Obviously, one of the first things a pastor can do is -- as has been suggested -- to

emphasize the ground that religion and science share. Pastors can acknowledge and

affirm the sense of mystery that the scientist experiences, and suggest that it is this

same sense of mystery that undergirds the religious quest as well. Second, pastors can

offer alternative ways of viewing the world. At the college level today, those trained in

sciences and engineering usually gain little exposure to nonempirical ways of knowing.

Even basic English courses are being replaced by courses in technical writing.

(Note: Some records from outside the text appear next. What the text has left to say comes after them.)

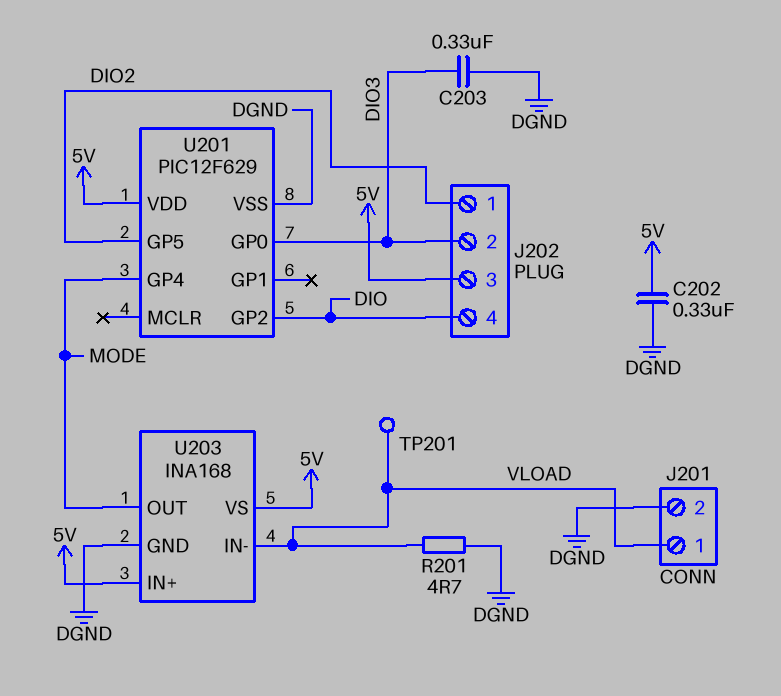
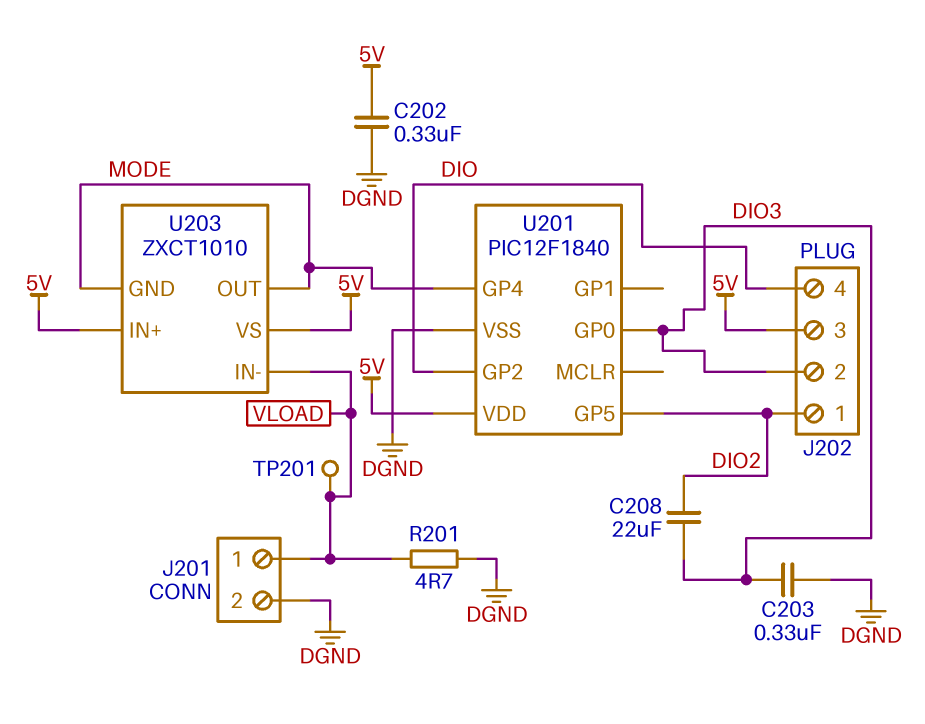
C208: none -> 22uF (DIO2, DIO3)
U201: PIC12F629 -> PIC12F1840
U203: INA168 -> ZXCT1010
U203 pin GND: DGND -> MODE

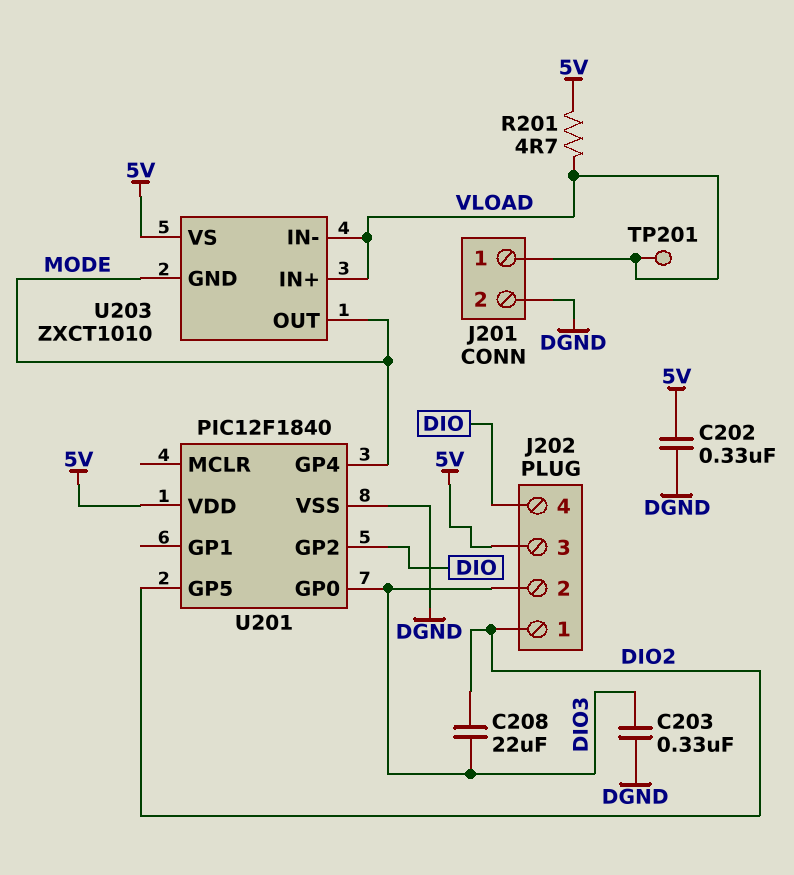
R201: 4.7 (DGND, VLOAD) -> 4.7 (5V, VLOAD)
U203 pin IN+: 5V -> VLOAD

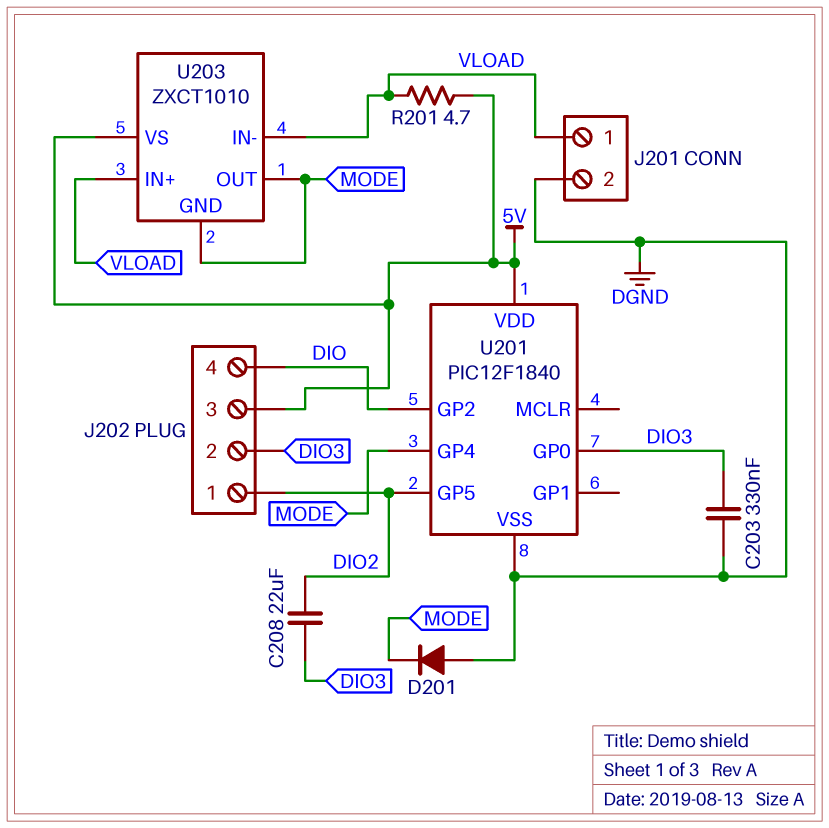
C202: 330nF (5V, DGND) -> none
D201: none -> diode (A DGND, K MODE)
TP201: test point (VLOAD) -> none

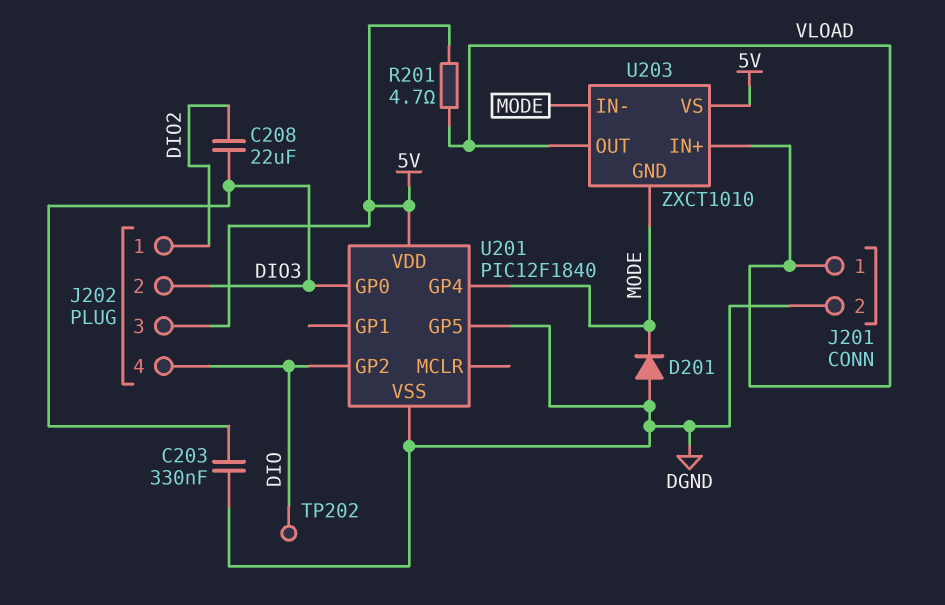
TP202: none -> test point (DIO)
U201 pin GP5: DIO2 -> DGND
U203 pin IN-: VLOAD -> MODE
U203 pin OUT: MODE -> VLOAD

Therefore I have found it helpful in conducting Bible studies to make use of dramatic

readings, which force students to interpret the tone of the text, the intent of the writer

and the motivation of the characters. Theology and literature seminars also allow

participants to confront the ambiguity and subjectivity of interpretation. In doing so,

they realize that not all analysis is as clear as the work in their labs. My aim is not to

discredit scientific inquiry but to suggest its limits and to offer alternative paths of

study.

Finally, it is important simply to support and encourage those whose vocation is

science. Until recently, most religious people engaged in dialogue with science tended

to assume the role of the custodian of ethics, lecturing the amoral technicians of the

laboratory. As in other contexts of pastoral care, a constructive confrontation is seldom

possible until a relationship of trust is established. Something as simple as an earnest

inquiry over coffee -- "What issues do you struggle with in your research?" -- may open

the way for fruitful discussion. If theology is to make an impact on scientific culture,

we cannot lose sight of the fact that scientists, engineers and technicians are not the

enemy but persons who struggle for meaning and purpose just as we do. Science and

religion should be regarded as allies in the effort to discern the meaning of God's

creation.

William Bragg, a pioneer in the field of X-ray crystallography, made the point quite

succinctly. He was asked whether science and theology are opposed to one another.

"Yes," he replied, "but in the sense that my thumb and forefinger are opposed to one

another -- between them I can grasp everything." Perhaps, between science and

theology, we cannot grasp everything, but surely the combination reveals more of the

cosmic mystery than either can touch alone.